Aşkın taraflarını oluşturan kişilerin, (diğer insanların olduğu gibi) farklı alanlarda sorumlulukları ve görevleri vardır. Bu da kişilerin birbirleri ile ayıracakları zamanın azalması anlamına gelir. Çağdaş yaşamın aşkı törpülediği en önemli unsurlardan birisi zaman kısıtlamalarıdır. Ama gerçek olan, bunların hepsidir. Aşkı giderek karmaşıklaşan bir çağdaş yaşam içinde canlı tutmak; işte yapmamız gereken budur. Karşılıklı olarak yaşanan zorlukları ve sorumlulukları anlayışla karşılayarak, aşkı olumsuz etkilemesine engel olmalıyız.

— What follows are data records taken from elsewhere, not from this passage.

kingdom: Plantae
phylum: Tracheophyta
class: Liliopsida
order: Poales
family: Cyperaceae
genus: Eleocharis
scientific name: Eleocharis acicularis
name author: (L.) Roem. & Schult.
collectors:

Çağdaş yaşam, giderek daha fazla günlük işlere yoğunlaşmamızı gerektiriyor. Her zaman yapılmayı bekleyen yeni işler, yerine getirilmesi gereken acil görevler var. Ama bu yoğunluk ve aciliyet, aşkın iletişim ihtiyacını unutmamıza neden olmamalı. Tabii ki, iş sorumluluk ve görevlerimizi yerine getirmekle yükümlüyüz, ama bir dinlenme anında onu düşünüp hatırladığınızı ifade edecek bir iletişim fırsatı da kaçırılmamalıdır. Bu, ona özel olmaya devam ettiğini hatırlatacaktır.
Aşk, köprü kurmaktır. Onu arayarak köprü kurun; sessiz kaldığınızda aranızda yüksek duvarlar örülüyor demektir.